According to Delano Police Department reports filed in Kern County Superior Court, Mendoza hurled rocks at the glass windows of Delano’s Department of Human Services building, causing them to shatter. Police stated that he walked inside and warned everyone to leave because he was going to “burn the place up,” according to the report filed in court. He watched two people flee and began dousing the lobby in gasoline, the documents said.
Then, Mendoza used napkins to start a fire, the documents say.
The police report noted Mendoza sought to start the fire to trap employees and ensure escape was impossible. Investigators also claim Mendoza had the “means to create an incendiary device,” the court documents said.

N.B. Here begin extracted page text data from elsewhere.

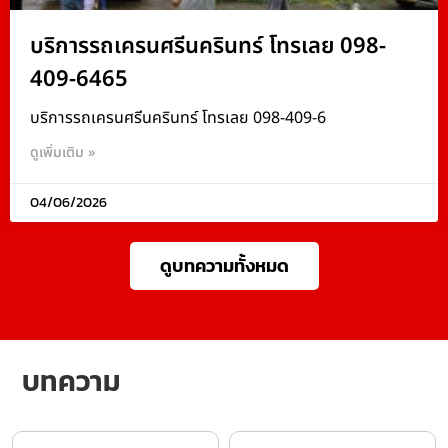
บริการรถเครนศรีนครินทร์ โทรเลย 098-
409-6465
บริการรถเครนศรีนครินทร์ โทรเลย 098-409-6
ดูเพิ่มเติม »
04/06/2026
ดูบทความทั้งหมด
บทความ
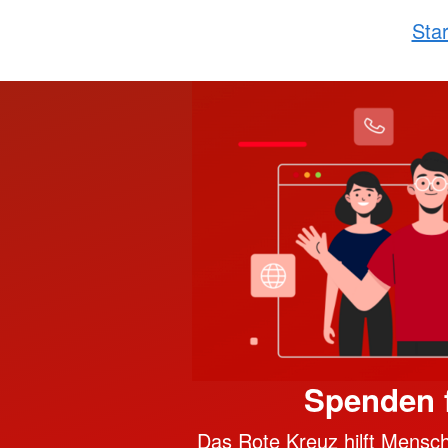
Star
Spenden f
Das Rote Kreuz hilft Mensch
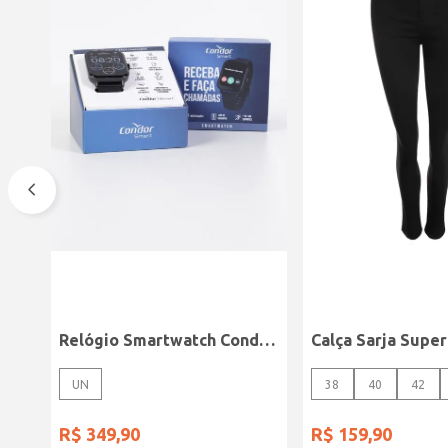
Relógio Smartwatch Condor PRETO
UN
38
40
42
R$
349
,
90
R$
159
,
90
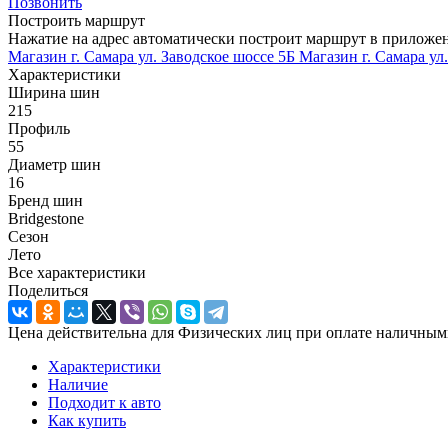
Позвонить
Построить маршрут
Нажатие на адрес автоматически построит маршрут в приложе
Магазин г. Самара ул. Заводское шоссе 5Б
Магазин г. Самара ул
Характеристики
Ширина шин
215
Профиль
55
Диаметр шин
16
Бренд шин
Bridgestone
Сезон
Лето
Все характеристики
Поделиться
Цена действительна для Физических лиц при оплате наличным
Характеристики
Наличие
Подходит к авто
Как купить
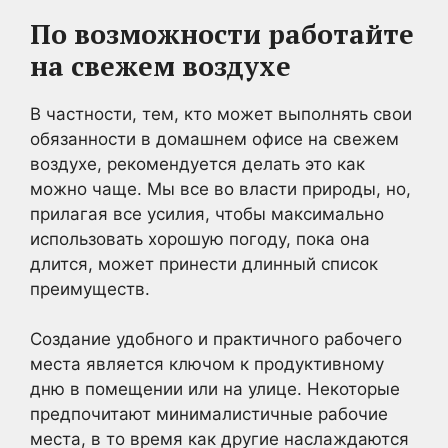
По возможности работайте
на свежем воздухе
В частности, тем, кто может выполнять свои
обязанности в домашнем офисе на свежем
воздухе, рекомендуется делать это как
можно чаще. Мы все во власти природы, но,
прилагая все усилия, чтобы максимально
использовать хорошую погоду, пока она
длится, может принести длинный список
преимуществ.
Создание удобного и практичного рабочего
места является ключом к продуктивному
дню в помещении или на улице. Некоторые
предпочитают минималистичные рабочие
места, в то время как другие наслаждаются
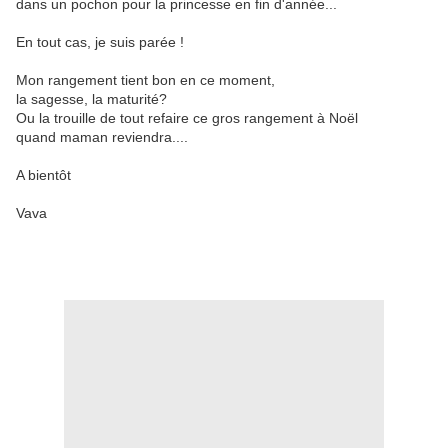
dans un pochon pour la princesse en fin d'année...
En tout cas, je suis parée !
Mon rangement tient bon en ce moment,
la sagesse, la maturité?
Ou la trouille de tout refaire ce gros rangement à Noël
quand maman reviendra....
A bientôt
Vava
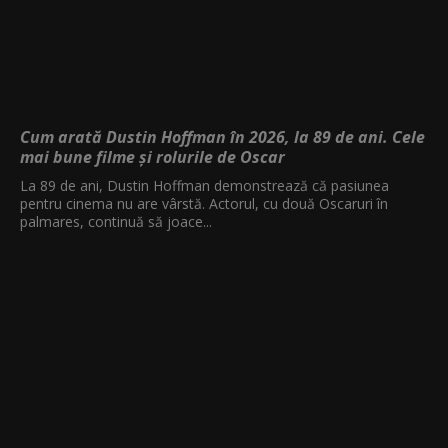
Cum arată Dustin Hoffman în 2026, la 89 de ani. Cele
mai bune filme și rolurile de Oscar
La 89 de ani, Dustin Hoffman demonstrează că pasiunea
pentru cinema nu are vârstă. Actorul, cu două Oscaruri în
palmares, continuă să joace...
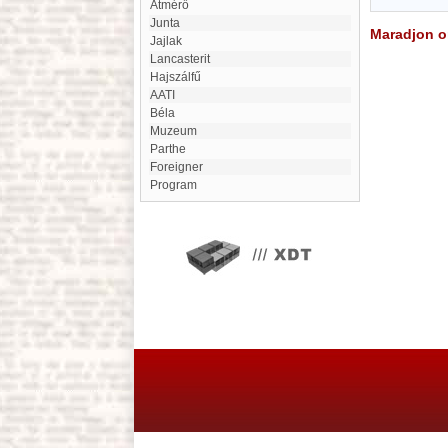
átmérő
Junta
Maradjon on
Jajlak
Lancasterit
Hajszálfű
AATI
Béla
Muzeum
Parthe
foreigner
program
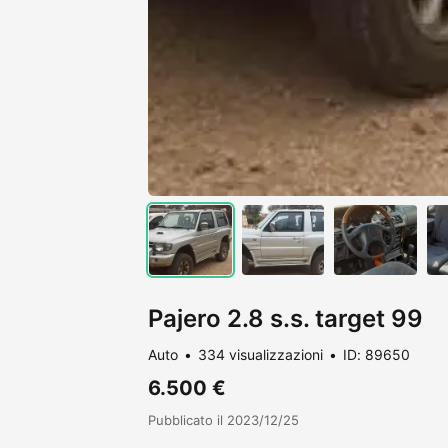
Pajero 2.8 s.s. target 99
Auto
334 visualizzazioni
ID: 89650
6.500 €
Pubblicato il 2023/12/25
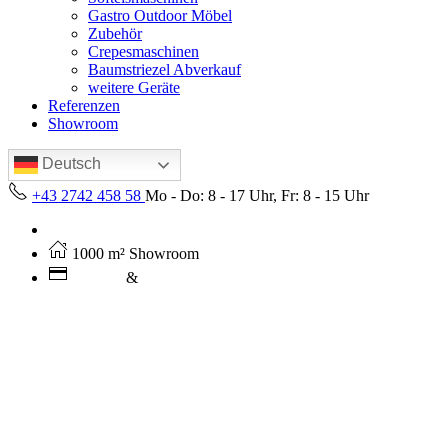
Gastro Outdoor Möbel
Zubehör
Crepesmaschinen
Baumstriezel Abverkauf
weitere Geräte
Referenzen
Showroom
Deutsch
+43 2742 458 58
Mo - Do: 8 - 17 Uhr, Fr: 8 - 15 Uhr
Kostenloser Versand ab 250€ (AT)
1000 m² Showroom
Leasing
&
Miete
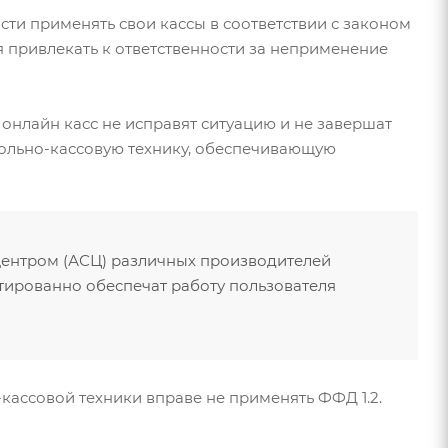
ти применять свои кассы в соответствии с законом
я привлекать к ответственности за неприменение
и онлайн касс не исправят ситуацию и не завершат
трольно-кассовую технику, обеспечивающую
центром (АСЦ) различных производителей
нтированно обеспечат работу пользователя
кассовой техники вправе не применять ФФД 1.2.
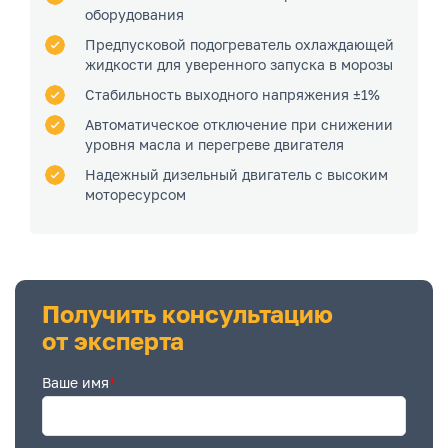
оборудования
Предпусковой подогреватель охлаждающей
жидкости для уверенного запуска в морозы
Стабильность выходного напряжения ±1%
Автоматическое отключение при снижении
уровня масла и перегреве двигателя
Надежный дизельный двигатель с высоким
моторесурсом
Получить консультацию
от эксперта
Ваше имя
*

The whole office — about 25 employees — escaped uninjured, said Jana Slagle, the public information officer for the Kern County Department of Human Services. Front office staff members witnessed the attacks, altered everyone to evacuate and called 911, she said.
A nearby California Department of Corrections and Rehabilitation officer detained the suspect before a Delano police officer arrived, according to court documents. The building sustained substantial damage and is closed for repairs, Slagle said.
“It was quite … shocking that someone would do that,” Slagle added.
The Kern County Fire Department Arson Unit will assist with the investigation, according to a Delano Police Department news release.
Mendoza claimed he targeted the building because he had problems with the government, according to the Delano Police report filed in court. Additionally, he warned police that if let go, he would target the DMV and set it on fire, the documents said.
Though no employees suffered any physical injuries, several workers — especially the workers who witnessed Mendoza’s actions firsthand — still needed time to process their emotions, Slagle said. Human Services had a critical incident stress management, or a peer support group meeting, the next workday, Slagle added.
“They were shaken up,” Slagle added. “It was scary for them to see that. It was very healthy and healing for them to get all that out.”